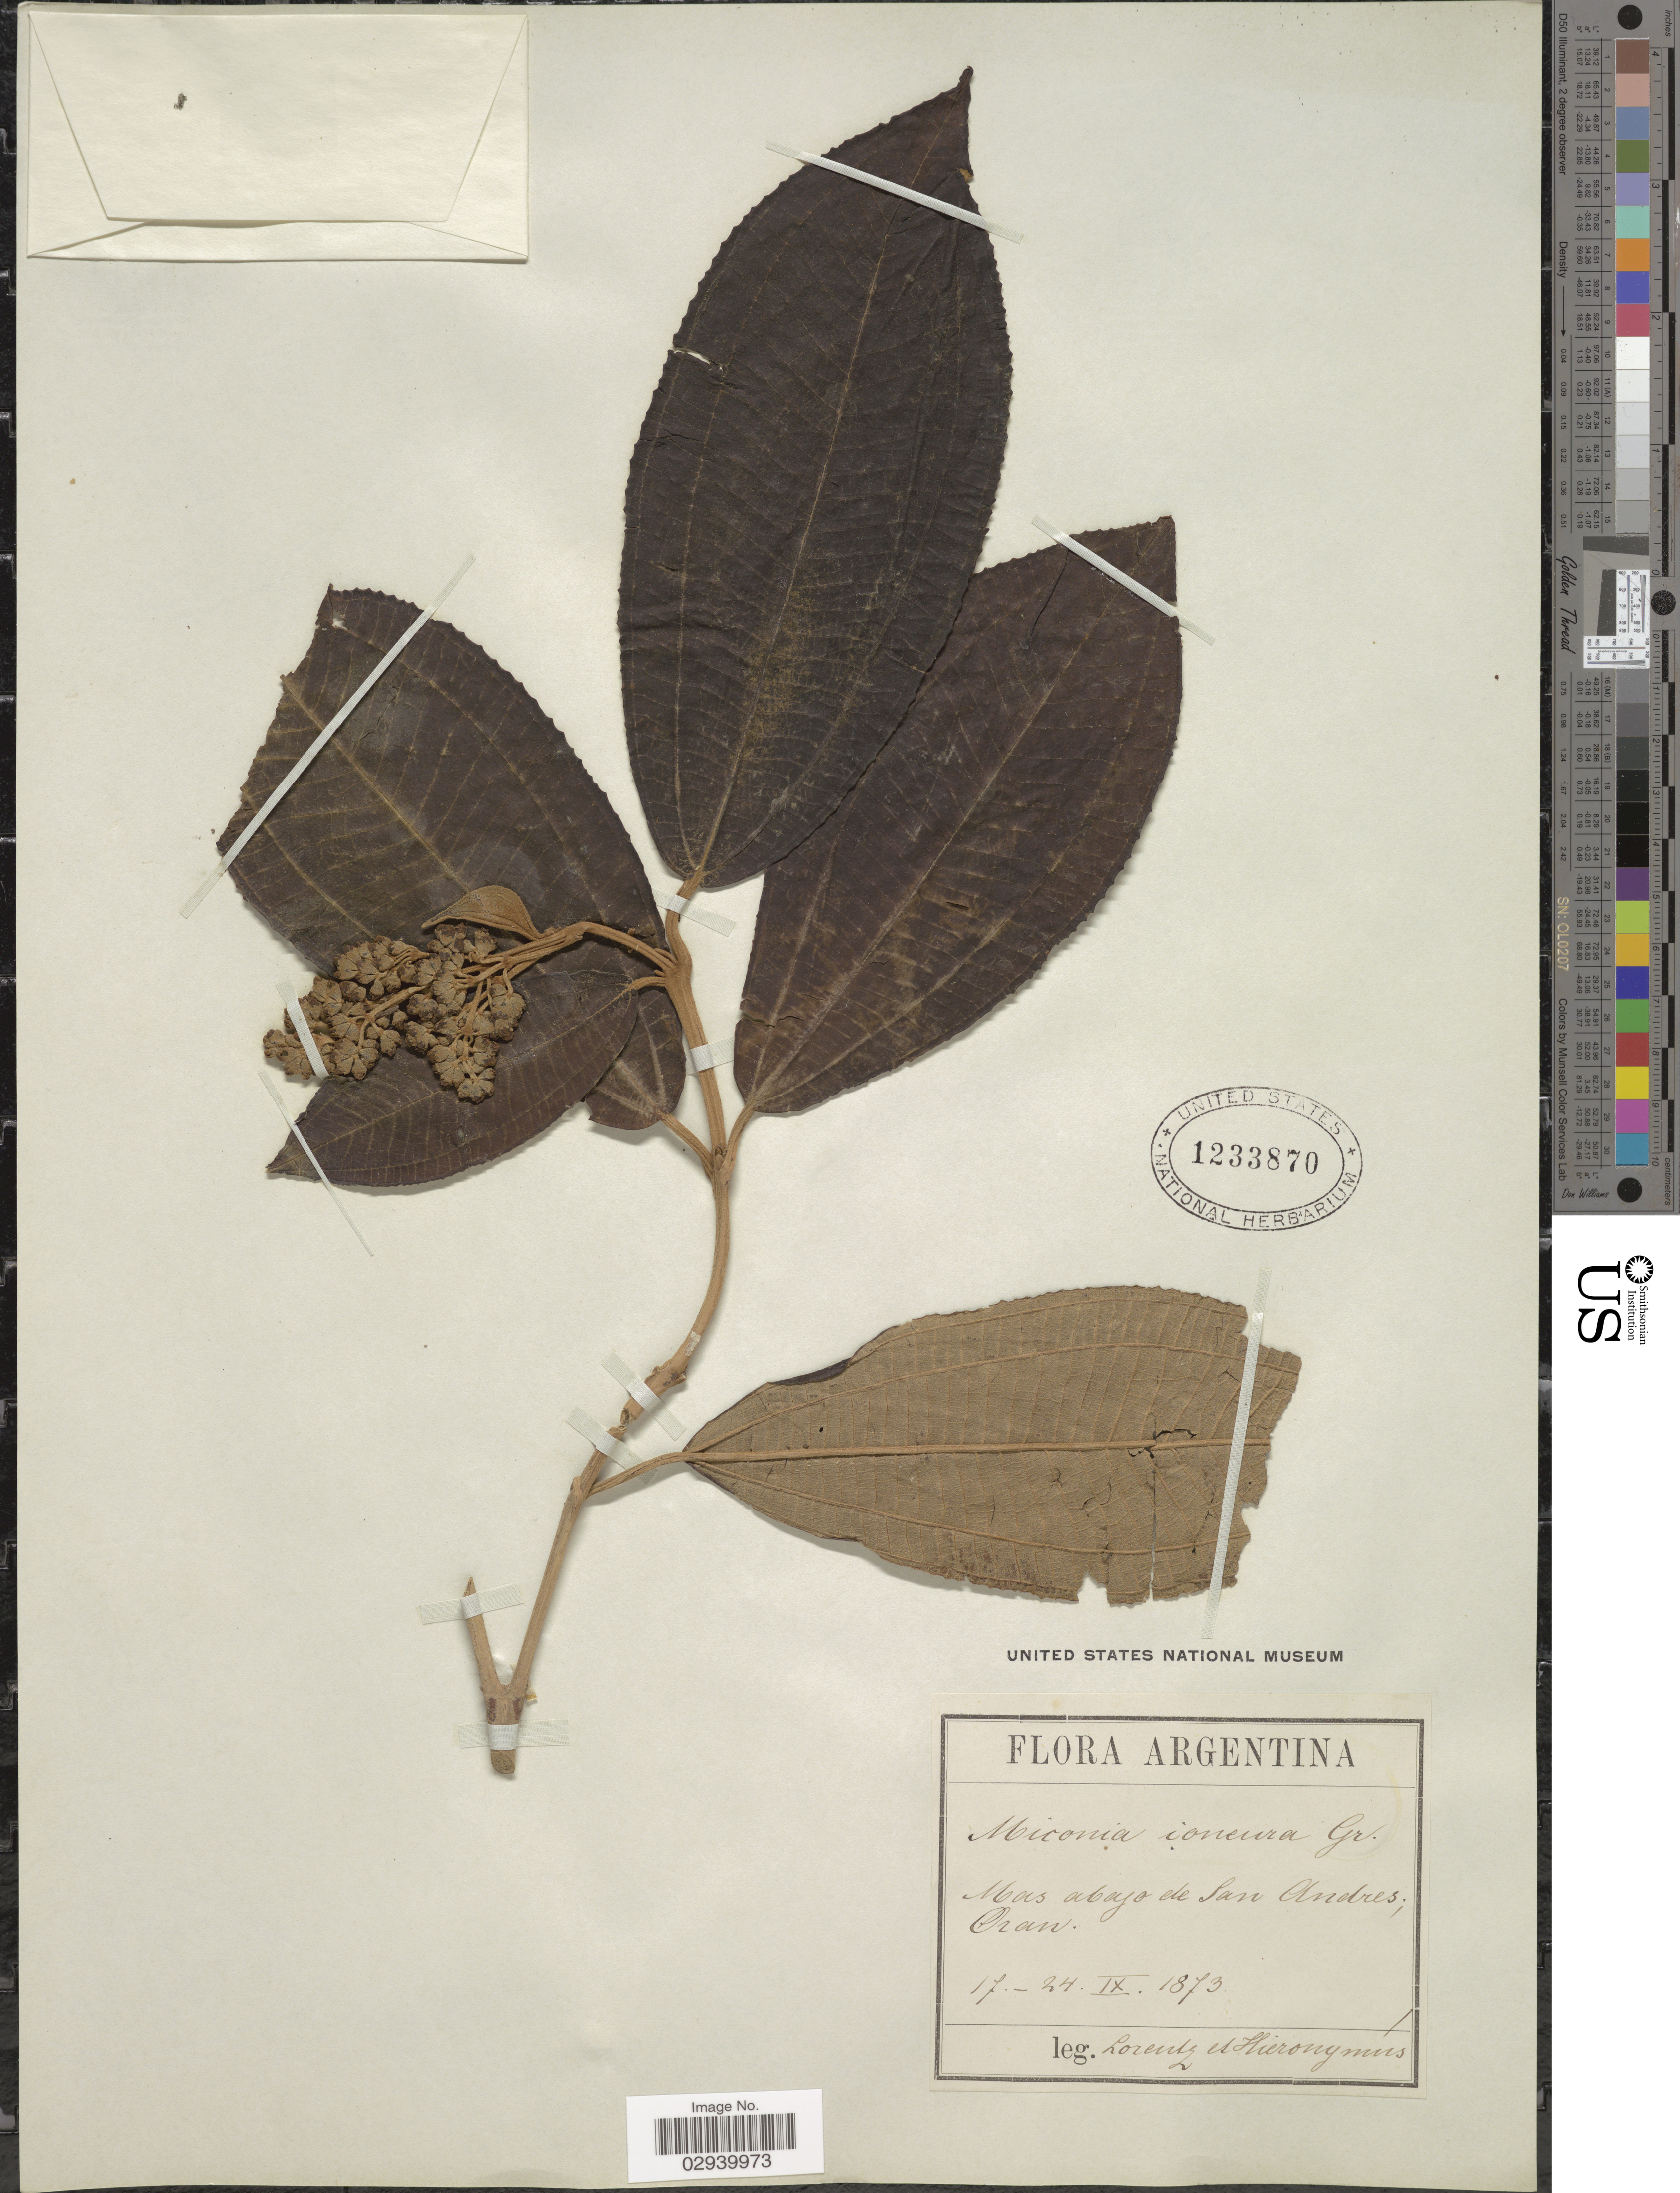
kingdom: Plantae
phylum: Tracheophyta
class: Magnoliopsida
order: Myrtales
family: Melastomataceae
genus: Miconia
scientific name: Miconia ioneura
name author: Griseb.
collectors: -. Lorentz & -. Hieronymus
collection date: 1873-09-17/1873-09-24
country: Argentina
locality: Mas abajo de San Andres., Oran.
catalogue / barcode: US 1233870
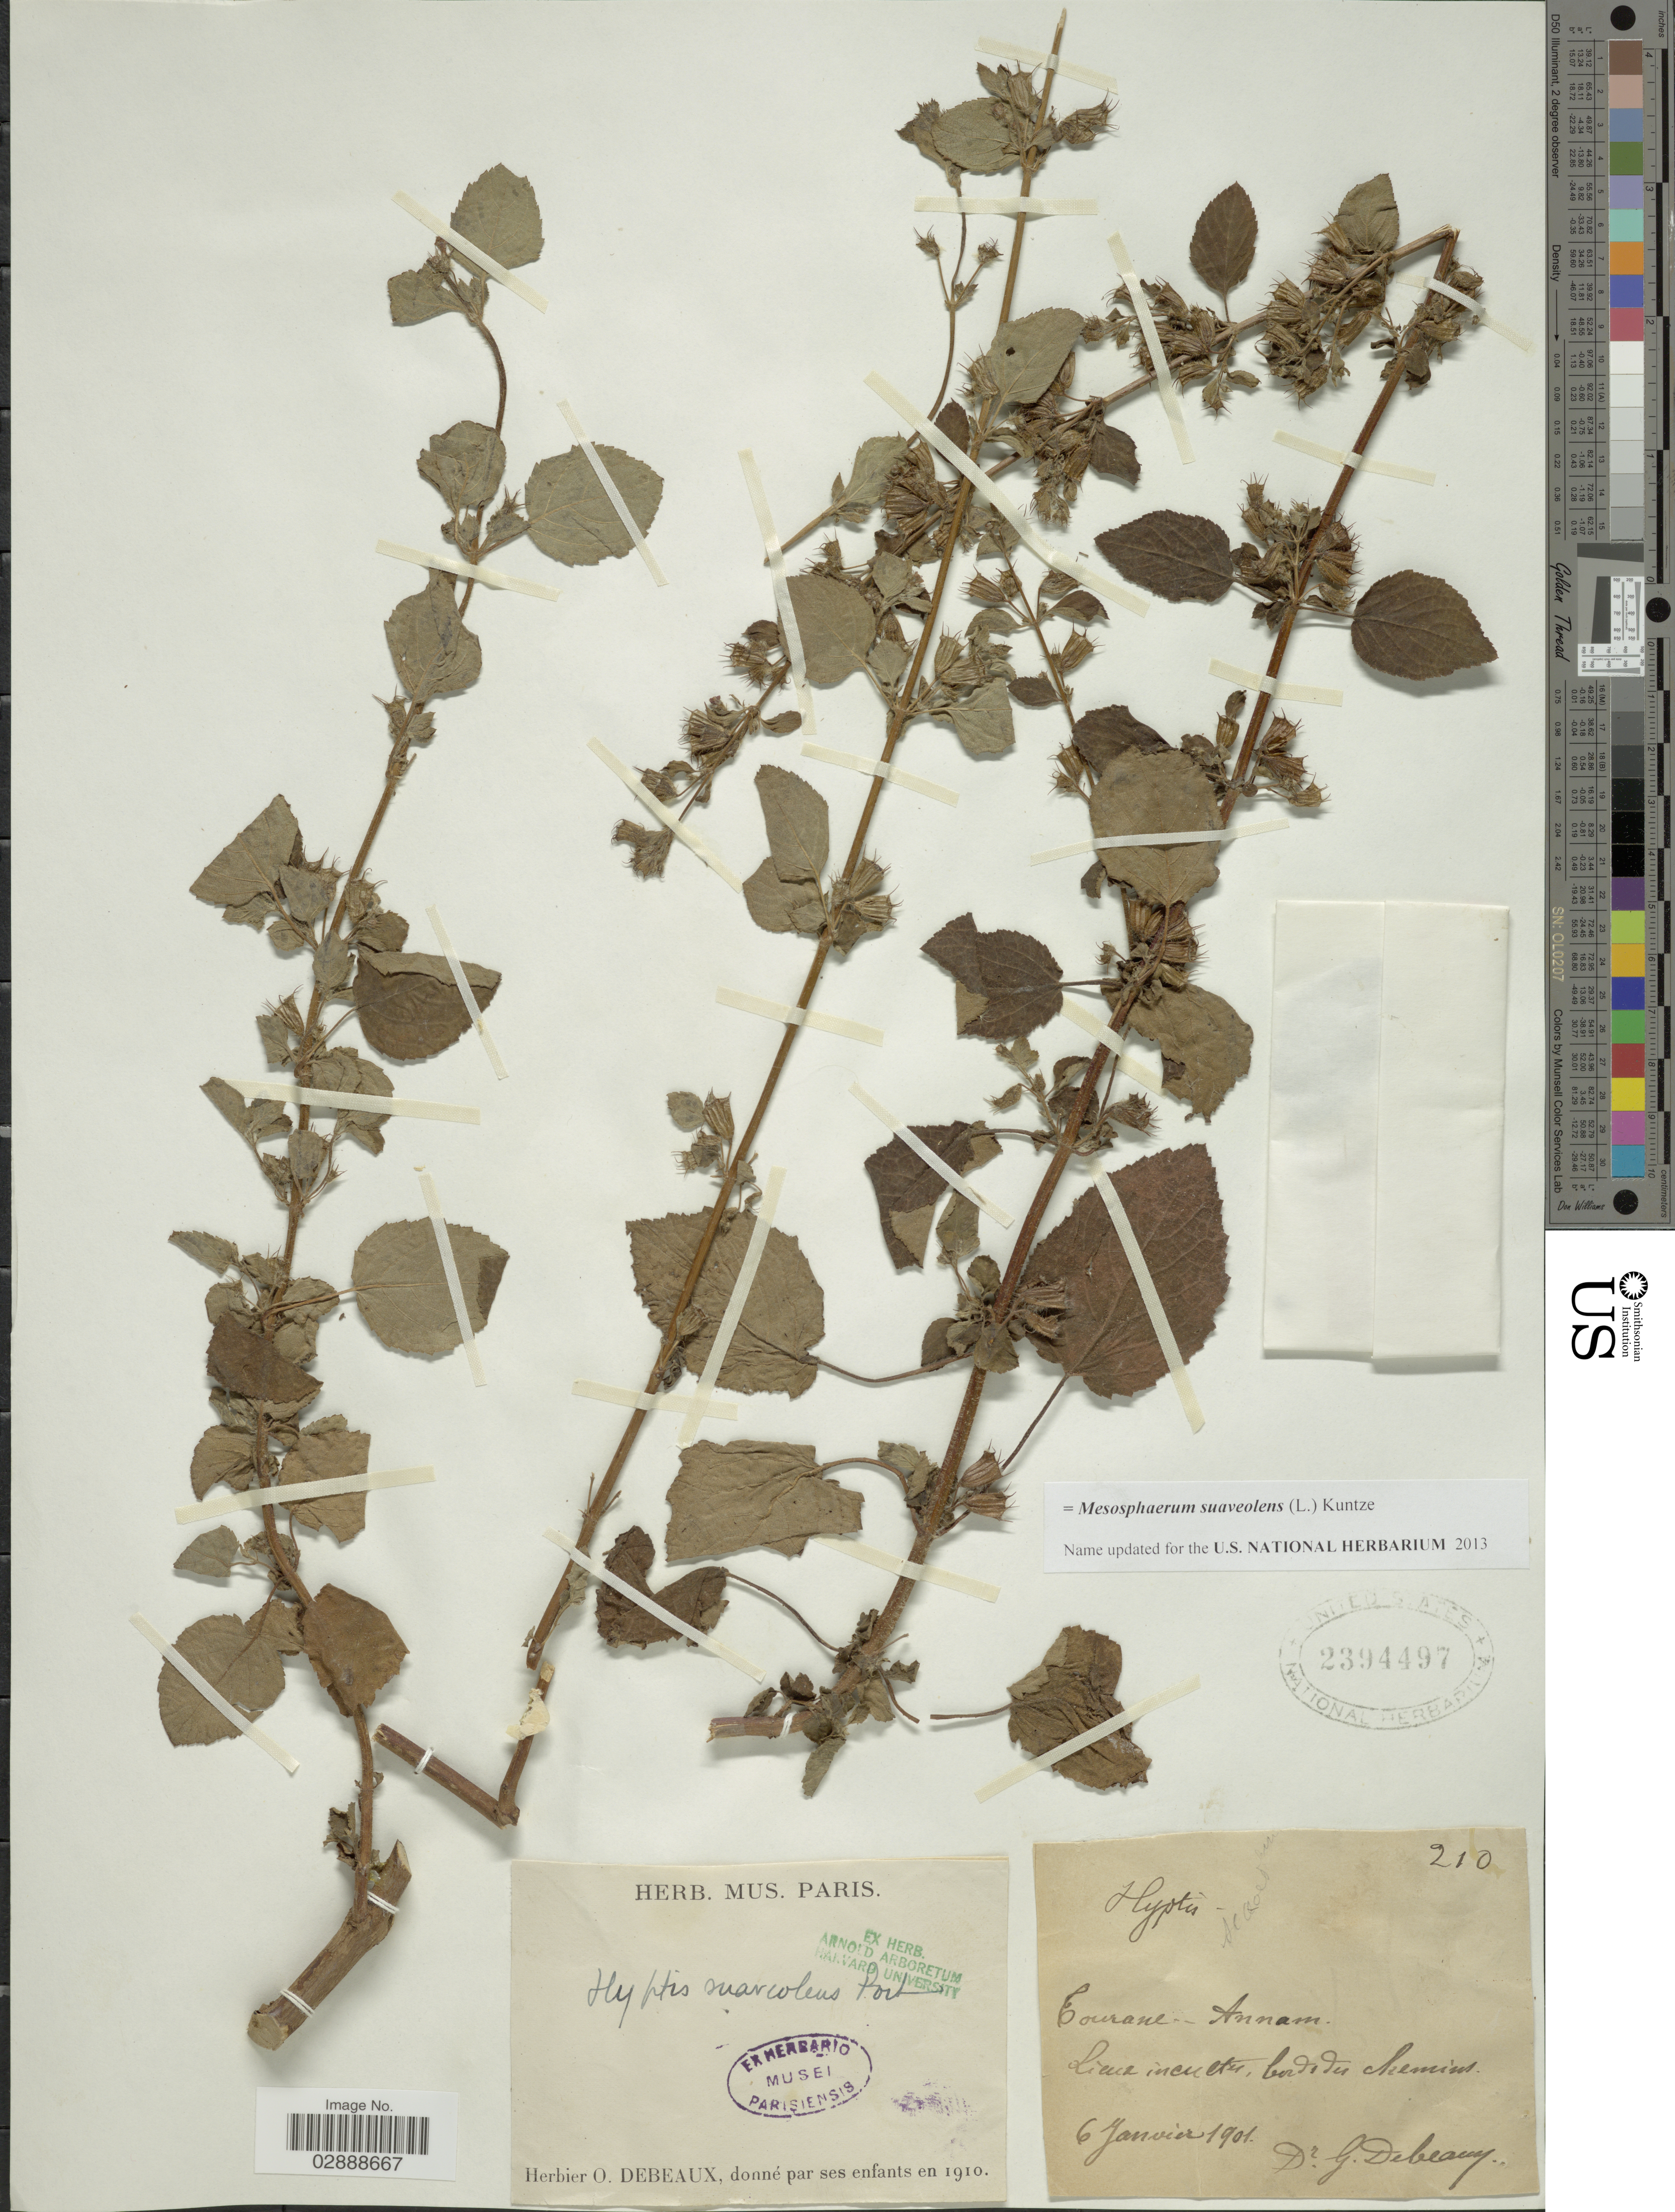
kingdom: Plantae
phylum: Tracheophyta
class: Magnoliopsida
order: Lamiales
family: Lamiaceae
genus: Mesosphaerum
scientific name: Mesosphaerum suaveolens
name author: (L.) Kuntze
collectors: G. Debeaux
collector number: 210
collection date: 1901-01-06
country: Vietnam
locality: Tourane - Annam.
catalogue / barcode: US 2394497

--------------------

= GIVEN EXERCISE =
Give each line of the listing above as a JSON list of strings, one string per line, with blank lines omitted. Leave the pictures out.

= WORKED ANSWER =
[
  "kingdom: Plantae",
  "phylum: Tracheophyta",
  "class: Magnoliopsida",
  "order: Myrtales",
  "family: Melastomataceae",
  "genus: Miconia",
  "scientific name: Miconia ioneura",
  "name author: Griseb.",
  "collectors: -. Lorentz & -. Hieronymus",
  "collection date: 1873-09-17/1873-09-24",
  "country: Argentina",
  "locality: Mas abajo de San Andres., Oran.",
  "catalogue / barcode: US 1233870",
  "kingdom: Plantae",
  "phylum: Tracheophyta",
  "class: Magnoliopsida",
  "order: Lamiales",
  "family: Lamiaceae",
  "genus: Mesosphaerum",
  "scientific name: Mesosphaerum suaveolens",
  "name author: (L.) Kuntze",
  "collectors: G. Debeaux",
  "collector number: 210",
  "collection date: 1901-01-06",
  "country: Vietnam",
  "locality: Tourane - Annam.",
  "catalogue / barcode: US 2394497"
]